The `Actionable information for Security Incident Response` study is intended as a good practice guide for the exchange and processing of actionable information. The report is relevant to incident response in all types of organizations, the primary audience of this study isnational and governmental CERTs. The scope of the study is purposefully broad. Many of the issues related to making information actionable for CERTs have not been adequately explored in previous publications. The goal for this report was to touch on a wide variety of challenges that should be addressed in the area of processing information. Another goal of the study is also to outline a general framework that could be used as the basis for future, more detailed, studies.
The main contributions of this study are as follows:
• A definition of actionable information for CERTs and identification of its 5 key properties: relevance, timeliness, accuracy, completeness, ingestibility.
• Introduction of a generalized information processing pipeline for the processing of actionable information. This pipeline consists of 5 stages: collection, preparation, storage, analysis and distribution. Each stage is discussed in detail with recommendations on how to approach implementation.

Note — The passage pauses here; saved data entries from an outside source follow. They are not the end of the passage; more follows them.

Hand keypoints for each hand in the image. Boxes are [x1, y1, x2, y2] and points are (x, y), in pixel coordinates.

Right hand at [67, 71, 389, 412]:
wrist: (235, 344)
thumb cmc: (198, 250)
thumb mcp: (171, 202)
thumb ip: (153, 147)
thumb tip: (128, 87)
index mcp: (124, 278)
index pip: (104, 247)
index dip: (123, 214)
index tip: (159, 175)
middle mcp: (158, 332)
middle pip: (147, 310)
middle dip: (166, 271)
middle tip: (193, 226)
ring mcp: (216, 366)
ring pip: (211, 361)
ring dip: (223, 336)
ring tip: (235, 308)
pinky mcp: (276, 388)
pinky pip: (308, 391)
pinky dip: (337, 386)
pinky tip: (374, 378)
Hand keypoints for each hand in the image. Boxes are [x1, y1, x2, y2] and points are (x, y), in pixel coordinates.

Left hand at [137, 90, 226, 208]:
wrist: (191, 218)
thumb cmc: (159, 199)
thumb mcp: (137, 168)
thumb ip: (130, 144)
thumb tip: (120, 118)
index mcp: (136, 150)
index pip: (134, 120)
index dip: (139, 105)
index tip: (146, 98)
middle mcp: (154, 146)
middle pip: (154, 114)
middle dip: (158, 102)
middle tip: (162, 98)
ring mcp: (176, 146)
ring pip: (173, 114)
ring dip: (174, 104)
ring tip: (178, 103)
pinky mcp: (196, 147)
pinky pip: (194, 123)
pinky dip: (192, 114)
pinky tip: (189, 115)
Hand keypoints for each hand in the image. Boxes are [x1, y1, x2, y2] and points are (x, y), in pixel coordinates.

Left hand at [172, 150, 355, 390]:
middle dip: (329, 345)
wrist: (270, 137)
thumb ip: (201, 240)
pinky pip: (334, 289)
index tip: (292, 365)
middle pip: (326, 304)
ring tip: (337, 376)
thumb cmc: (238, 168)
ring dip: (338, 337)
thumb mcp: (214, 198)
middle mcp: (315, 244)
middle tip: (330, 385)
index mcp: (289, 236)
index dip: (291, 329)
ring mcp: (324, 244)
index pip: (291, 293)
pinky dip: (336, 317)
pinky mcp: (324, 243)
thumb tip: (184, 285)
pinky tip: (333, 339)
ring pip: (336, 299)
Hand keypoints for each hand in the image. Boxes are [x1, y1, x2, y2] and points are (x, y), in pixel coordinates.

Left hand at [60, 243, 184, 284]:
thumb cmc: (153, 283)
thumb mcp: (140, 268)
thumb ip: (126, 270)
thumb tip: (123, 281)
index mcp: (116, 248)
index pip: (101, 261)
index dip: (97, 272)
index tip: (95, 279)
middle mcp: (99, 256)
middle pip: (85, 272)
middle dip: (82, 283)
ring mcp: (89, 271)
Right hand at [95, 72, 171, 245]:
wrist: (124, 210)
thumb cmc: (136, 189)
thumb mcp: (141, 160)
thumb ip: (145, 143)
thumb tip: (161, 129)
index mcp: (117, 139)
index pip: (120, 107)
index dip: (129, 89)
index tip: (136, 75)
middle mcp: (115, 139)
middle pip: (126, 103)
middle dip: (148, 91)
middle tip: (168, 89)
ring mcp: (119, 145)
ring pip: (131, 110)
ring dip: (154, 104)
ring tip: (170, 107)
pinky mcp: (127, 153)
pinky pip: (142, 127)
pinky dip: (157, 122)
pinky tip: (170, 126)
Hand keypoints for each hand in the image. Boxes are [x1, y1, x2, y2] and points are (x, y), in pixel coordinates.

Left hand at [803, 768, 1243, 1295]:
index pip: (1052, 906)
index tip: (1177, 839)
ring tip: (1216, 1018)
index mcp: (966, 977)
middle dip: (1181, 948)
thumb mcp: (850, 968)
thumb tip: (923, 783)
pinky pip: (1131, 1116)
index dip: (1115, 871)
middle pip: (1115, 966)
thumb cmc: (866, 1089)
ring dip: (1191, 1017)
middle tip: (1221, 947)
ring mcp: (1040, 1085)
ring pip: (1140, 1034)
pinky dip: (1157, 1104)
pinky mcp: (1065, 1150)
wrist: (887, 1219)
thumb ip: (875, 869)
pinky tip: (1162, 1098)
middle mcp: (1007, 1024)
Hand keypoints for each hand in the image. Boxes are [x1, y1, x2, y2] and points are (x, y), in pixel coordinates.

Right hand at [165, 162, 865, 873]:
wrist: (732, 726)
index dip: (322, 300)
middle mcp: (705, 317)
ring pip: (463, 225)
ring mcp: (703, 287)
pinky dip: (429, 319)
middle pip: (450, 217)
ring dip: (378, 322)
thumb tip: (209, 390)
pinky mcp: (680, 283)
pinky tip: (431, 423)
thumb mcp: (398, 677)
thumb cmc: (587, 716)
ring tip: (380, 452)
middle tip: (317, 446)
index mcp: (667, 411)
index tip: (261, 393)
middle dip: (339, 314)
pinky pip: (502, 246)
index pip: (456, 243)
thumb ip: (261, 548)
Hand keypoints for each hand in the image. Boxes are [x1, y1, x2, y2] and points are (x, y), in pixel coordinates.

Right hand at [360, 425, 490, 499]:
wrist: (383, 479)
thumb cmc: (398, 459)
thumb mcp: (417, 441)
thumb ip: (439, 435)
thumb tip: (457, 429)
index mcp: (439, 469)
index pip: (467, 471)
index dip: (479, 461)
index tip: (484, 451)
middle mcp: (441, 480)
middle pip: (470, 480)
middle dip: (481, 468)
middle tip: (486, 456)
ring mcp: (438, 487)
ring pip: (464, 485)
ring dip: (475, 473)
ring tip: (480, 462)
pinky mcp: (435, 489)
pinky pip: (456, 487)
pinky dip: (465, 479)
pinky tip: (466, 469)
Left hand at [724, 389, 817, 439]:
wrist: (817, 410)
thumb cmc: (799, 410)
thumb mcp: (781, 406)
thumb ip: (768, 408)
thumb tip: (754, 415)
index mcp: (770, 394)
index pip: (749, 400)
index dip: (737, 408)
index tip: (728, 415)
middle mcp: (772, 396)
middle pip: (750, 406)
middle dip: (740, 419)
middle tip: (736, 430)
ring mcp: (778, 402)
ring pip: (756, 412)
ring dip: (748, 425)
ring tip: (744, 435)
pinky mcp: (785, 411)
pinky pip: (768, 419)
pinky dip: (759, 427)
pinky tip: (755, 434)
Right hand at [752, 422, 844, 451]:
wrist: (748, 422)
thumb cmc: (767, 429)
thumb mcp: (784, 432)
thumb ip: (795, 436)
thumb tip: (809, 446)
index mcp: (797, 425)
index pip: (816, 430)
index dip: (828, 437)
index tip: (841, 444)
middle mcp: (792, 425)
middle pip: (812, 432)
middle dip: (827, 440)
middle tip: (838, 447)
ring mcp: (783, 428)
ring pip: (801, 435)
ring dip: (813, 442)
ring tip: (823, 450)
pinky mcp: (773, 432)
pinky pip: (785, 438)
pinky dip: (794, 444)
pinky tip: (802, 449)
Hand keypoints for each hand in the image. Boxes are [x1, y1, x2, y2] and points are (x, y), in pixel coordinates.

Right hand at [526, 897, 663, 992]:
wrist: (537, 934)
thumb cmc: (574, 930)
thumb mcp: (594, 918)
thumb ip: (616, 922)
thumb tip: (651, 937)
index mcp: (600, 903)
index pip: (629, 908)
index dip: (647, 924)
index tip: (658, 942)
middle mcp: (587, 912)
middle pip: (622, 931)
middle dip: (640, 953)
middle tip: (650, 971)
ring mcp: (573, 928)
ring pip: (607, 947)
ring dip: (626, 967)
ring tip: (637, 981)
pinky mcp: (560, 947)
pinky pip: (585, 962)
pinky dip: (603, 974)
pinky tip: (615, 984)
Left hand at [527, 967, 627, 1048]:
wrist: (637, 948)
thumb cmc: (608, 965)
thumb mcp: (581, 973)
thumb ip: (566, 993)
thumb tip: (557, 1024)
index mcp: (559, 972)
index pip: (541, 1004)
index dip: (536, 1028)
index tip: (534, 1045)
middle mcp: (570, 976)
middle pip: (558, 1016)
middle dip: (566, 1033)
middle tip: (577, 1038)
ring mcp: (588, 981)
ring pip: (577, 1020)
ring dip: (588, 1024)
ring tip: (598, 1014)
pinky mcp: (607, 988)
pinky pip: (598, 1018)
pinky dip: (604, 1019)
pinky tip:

• A set of 3 detailed case studies that cover various aspects of handling actionable information by CERTs: “Using indicators to enhance defense capabilities,” “Improved situational awareness through botnet monitoring, ” “Effective data exchange on a national level.”
• A hands-on exercise that expands on these case studies by walking a student through a concrete information processing and sharing scenario.
• An inventory of 53 information sharing standards and 16 information management tools relevant to the concept of actionable information. This inventory is available as a separate document, titled “Standards and tools for exchange and processing of actionable information. ”
• Identification of gaps and recommendations in the exchange and processing of actionable information. In particular, despite the improvement ingeneral awareness of the issues involved, the emergence of new standards such as STIX/TAXII, and new tools, the exchanges have not yet reached full maturity.